In 2000, after breaking travel restrictions by travelling to the northern city of Mandalay for a meeting with NLD officials, she was again put under house arrest.

She was freed two years later, but in May 2003 was sent to Yangon's notorious Insein prison following a bloody clash between NLD supporters and a pro-government mob.

After several months in the jail she was returned to house arrest in her crumbling lakeside villa, where she was held virtually incommunicado for years.

Visitors to the house were tightly restricted, while mail and telephone communications were monitored and intercepted.

Frail figure

The few people who had made contact with her during her house arrest said the growing frustration at the lack of progress with the government had taken a heavy toll on her health.

Photographs of meetings with the United Nations' special envoy, Ibrahim Gambari, showed a thin and frail figure, spurring renewed international calls for her release.

Photos in early 2009 raised concerns over Aung San Suu Kyi's poor health [AFP/UNIO]

Despite her poor health, NLD officials said she remained as defiant and fearless as ever - determined to achieve her goals of bringing democracy to Myanmar through peaceful resistance.

In one of her most famous speeches delivered before the 1990 elections, she called for a country free from fear.

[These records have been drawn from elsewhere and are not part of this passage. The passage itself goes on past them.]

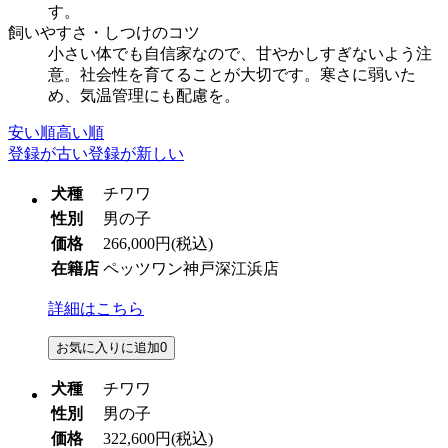
す。
飼いやすさ・しつけのコツ
小さい体でも自信家なので、甘やかしすぎないよう注
意。社会性を育てることが大切です。寒さに弱いた
め、気温管理にも配慮を。
安い順
高い順
登録が古い
登録が新しい
犬種
チワワ
性別
男の子
価格
266,000円
(税込)
在籍店
ペッツワン神戸深江浜店
詳細はこちら
お気に入りに追加
0
犬種
チワワ
性別
男の子
価格
322,600円
(税込)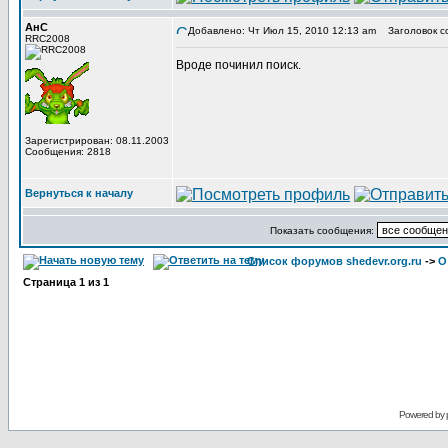
АнС
Добавлено: Чт Июл 15, 2010 12:13 am
Заголовок с
RRC2008
Вроде починил поиск.
Зарегистрирован: 08.11.2003
Сообщения: 2818
Вернуться к началу
Показать сообщения:
Список форумов shedevr.org.ru
->
О
Страница
1
из
1
Powered by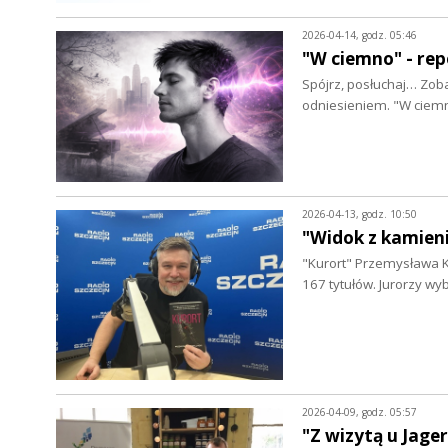
2026-04-14, godz. 05:46
"W ciemno" - rep
Spójrz, posłuchaj… Zoba
odniesieniem. "W ciem
2026-04-13, godz. 10:50
"Widok z kamieni
"Kurort" Przemysława K
167 tytułów. Jurorzy wyb
2026-04-09, godz. 05:57
"Z wizytą u Jage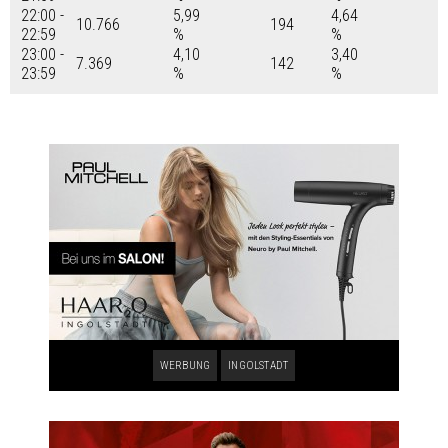
22:00 -
5,99
4,64
10.766
194
22:59
%
%
23:00 -
4,10
3,40
7.369
142
23:59
%
%
WERBUNG
INGOLSTADT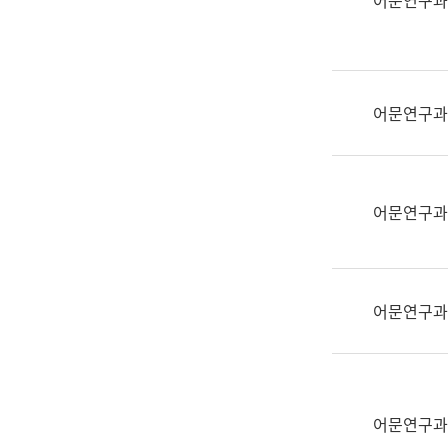
어문연구과
실
어
문
연
구
어문연구과
과
어
문
연
어문연구과
구
과
(사
전
어문연구과
팀)
언
어
정
보
어문연구과
과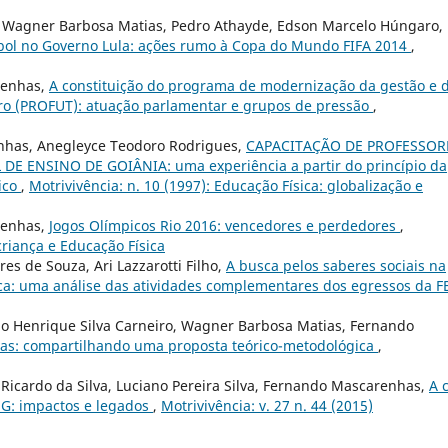
, Wagner Barbosa Matias, Pedro Athayde, Edson Marcelo Húngaro,
bol no Governo Lula: ações rumo à Copa do Mundo FIFA 2014
,
renhas,
A constituição do programa de modernização da gestão e 
eiro (PROFUT): atuação parlamentar e grupos de pressão
,
nhas, Anegleyce Teodoro Rodrigues,
CAPACITAÇÃO DE PROFESSOR
E ENSINO DE GOIÂNIA: uma experiência a partir do princípio da
gico
,
Motrivivência: n. 10 (1997): Educação Física: globalização e
renhas,
Jogos Olímpicos Rio 2016: vencedores e perdedores
,
/criança e Educação Física
es de Souza, Ari Lazzarotti Filho,
A busca pelos saberes sociais na
ca: uma análise das atividades complementares dos egressos da F
o Henrique Silva Carneiro, Wagner Barbosa Matias, Fernando
tivas: compartilhando uma proposta teórico-metodológica
,
 Ricardo da Silva, Luciano Pereira Silva, Fernando Mascarenhas,
A 
G: impactos e legados
,
Motrivivência: v. 27 n. 44 (2015)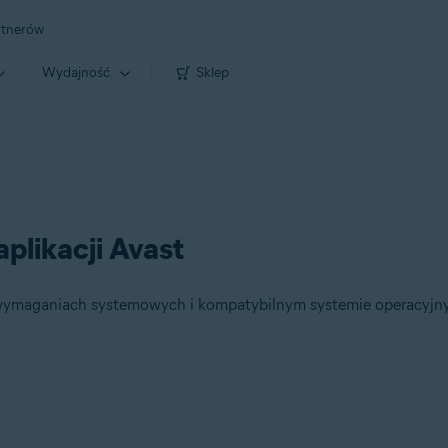
rtnerów
Wydajność
Sklep
likacji Avast
h wymaganiach systemowych i kompatybilnym systemie operacyjn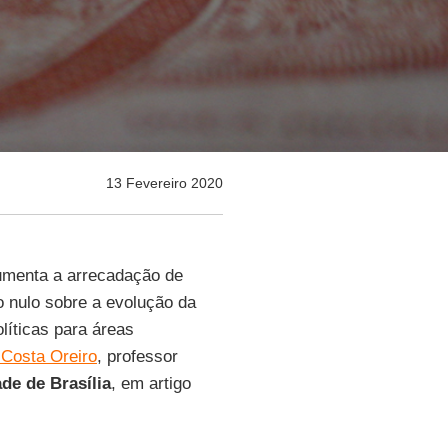
13 Fevereiro 2020
aumenta a arrecadação de
o nulo sobre a evolução da
líticas para áreas
 Costa Oreiro
, professor
de de Brasília
, em artigo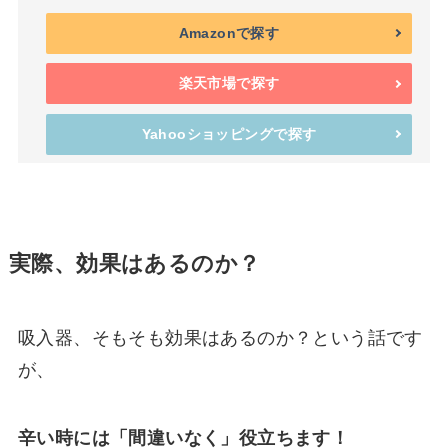
Amazonで探す
楽天市場で探す
Yahooショッピングで探す
実際、効果はあるのか？
吸入器、そもそも効果はあるのか？という話です
が、
辛い時には「間違いなく」役立ちます！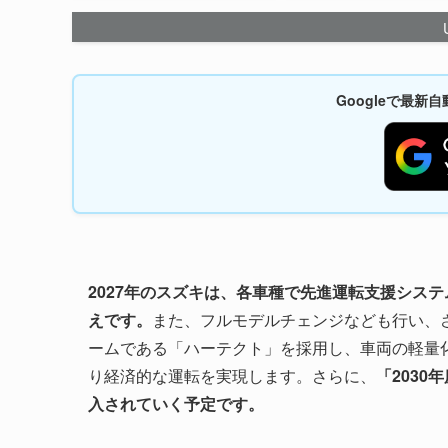
Googleで最
2027年のスズキは、各車種で先進運転支援シス
えです。
また、フルモデルチェンジなども行い、
ームである「ハーテクト」を採用し、車両の軽量
り経済的な運転を実現します。さらに、
「203
入されていく予定です。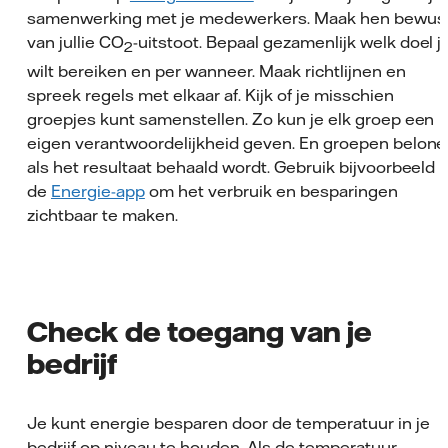
samenwerking met je medewerkers. Maak hen bewus
van jullie CO
-uitstoot. Bepaal gezamenlijk welk doel j
2
wilt bereiken en per wanneer. Maak richtlijnen en
spreek regels met elkaar af. Kijk of je misschien
groepjes kunt samenstellen. Zo kun je elk groep een
eigen verantwoordelijkheid geven. En groepen belon
als het resultaat behaald wordt. Gebruik bijvoorbeeld
de
Energie-app
om het verbruik en besparingen
zichtbaar te maken.
Check de toegang van je
bedrijf
Je kunt energie besparen door de temperatuur in je
bedrijf op niveau te houden. Als de temperatuur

"It is not power that corrupts but fear," she said.

"Fear of losing power corrupts those who wield it and fear of the scourge of power corrupts those who are subject to it."

In 2009, Aung San Suu Kyi was convicted of violating the condition of her detention by allowing John Yettaw, a US national, to stay at her home after he swam across a lake to get there.

She has since offered to lobby the international community to lift wide-ranging sanctions on Myanmar, many of which were imposed more than two decades ago.